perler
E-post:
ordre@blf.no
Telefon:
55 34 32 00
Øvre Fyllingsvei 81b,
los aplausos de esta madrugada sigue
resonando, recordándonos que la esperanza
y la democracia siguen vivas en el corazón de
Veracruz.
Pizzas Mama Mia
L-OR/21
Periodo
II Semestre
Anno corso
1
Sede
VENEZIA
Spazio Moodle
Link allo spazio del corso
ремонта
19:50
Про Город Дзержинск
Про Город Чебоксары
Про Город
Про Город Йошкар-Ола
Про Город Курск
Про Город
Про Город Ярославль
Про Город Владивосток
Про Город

...

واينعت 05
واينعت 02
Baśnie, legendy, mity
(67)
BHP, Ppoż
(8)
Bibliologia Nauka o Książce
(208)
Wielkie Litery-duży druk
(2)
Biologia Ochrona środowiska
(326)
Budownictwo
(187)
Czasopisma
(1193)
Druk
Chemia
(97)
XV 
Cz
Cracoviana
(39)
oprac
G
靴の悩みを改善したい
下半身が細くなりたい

---

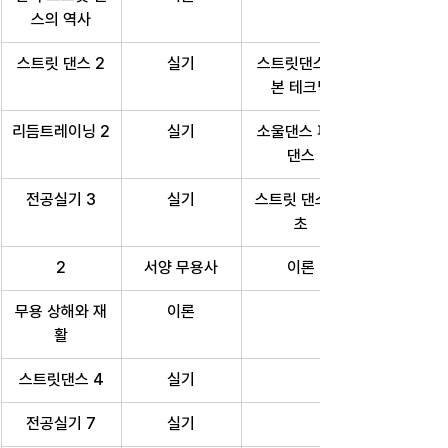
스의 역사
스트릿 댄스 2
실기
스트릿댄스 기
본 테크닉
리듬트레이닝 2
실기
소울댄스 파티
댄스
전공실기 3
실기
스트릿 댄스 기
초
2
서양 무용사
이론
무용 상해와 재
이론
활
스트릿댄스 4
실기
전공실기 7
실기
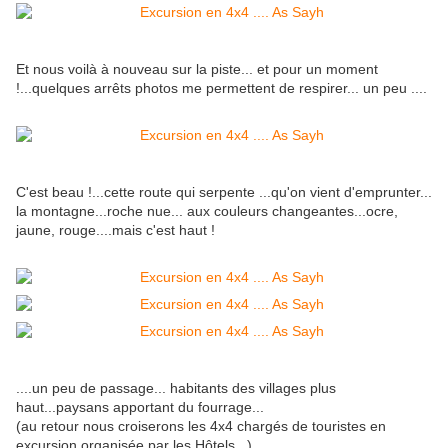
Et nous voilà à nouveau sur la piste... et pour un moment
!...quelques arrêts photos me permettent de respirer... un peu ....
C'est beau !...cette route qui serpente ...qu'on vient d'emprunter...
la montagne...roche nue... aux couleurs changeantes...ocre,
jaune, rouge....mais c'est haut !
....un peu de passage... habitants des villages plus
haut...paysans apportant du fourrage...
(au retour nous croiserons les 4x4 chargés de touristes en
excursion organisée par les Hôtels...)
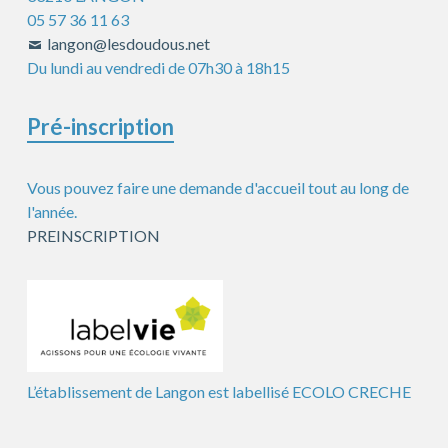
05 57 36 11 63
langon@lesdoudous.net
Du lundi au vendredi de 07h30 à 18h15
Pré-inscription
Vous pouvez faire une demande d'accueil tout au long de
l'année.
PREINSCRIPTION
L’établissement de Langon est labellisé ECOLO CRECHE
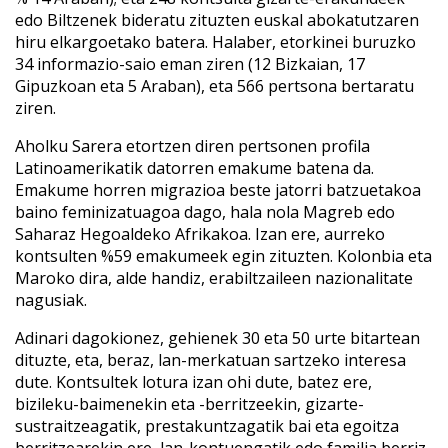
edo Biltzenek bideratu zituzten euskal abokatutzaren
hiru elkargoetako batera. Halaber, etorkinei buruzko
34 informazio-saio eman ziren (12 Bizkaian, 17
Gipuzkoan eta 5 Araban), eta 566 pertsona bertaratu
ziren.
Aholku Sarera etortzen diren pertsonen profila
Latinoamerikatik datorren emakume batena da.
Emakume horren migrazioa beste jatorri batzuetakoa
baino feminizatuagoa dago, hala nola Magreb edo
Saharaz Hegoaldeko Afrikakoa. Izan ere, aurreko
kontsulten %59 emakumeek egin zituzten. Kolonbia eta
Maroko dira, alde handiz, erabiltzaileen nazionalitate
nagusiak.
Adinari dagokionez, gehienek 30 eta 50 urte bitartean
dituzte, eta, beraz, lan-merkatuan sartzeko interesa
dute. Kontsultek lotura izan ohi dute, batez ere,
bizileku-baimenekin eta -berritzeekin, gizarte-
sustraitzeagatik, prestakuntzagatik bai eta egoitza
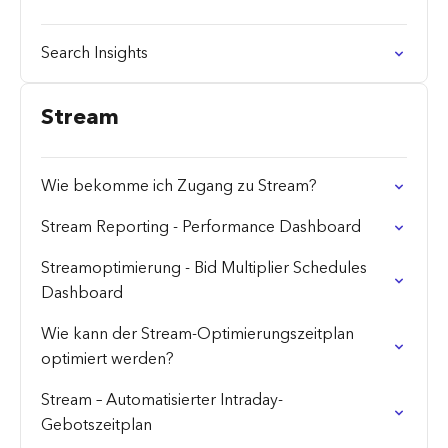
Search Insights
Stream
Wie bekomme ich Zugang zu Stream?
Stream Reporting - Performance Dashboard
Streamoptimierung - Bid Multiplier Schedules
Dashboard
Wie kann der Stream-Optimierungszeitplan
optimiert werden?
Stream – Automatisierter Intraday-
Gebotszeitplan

### YOUR INSTRUCTIONS
Your answer must be every line from the listing above that holds the string "Dashboard".

### WORKED SOLUTION
Stream Reporting - Performance Dashboard
Dashboard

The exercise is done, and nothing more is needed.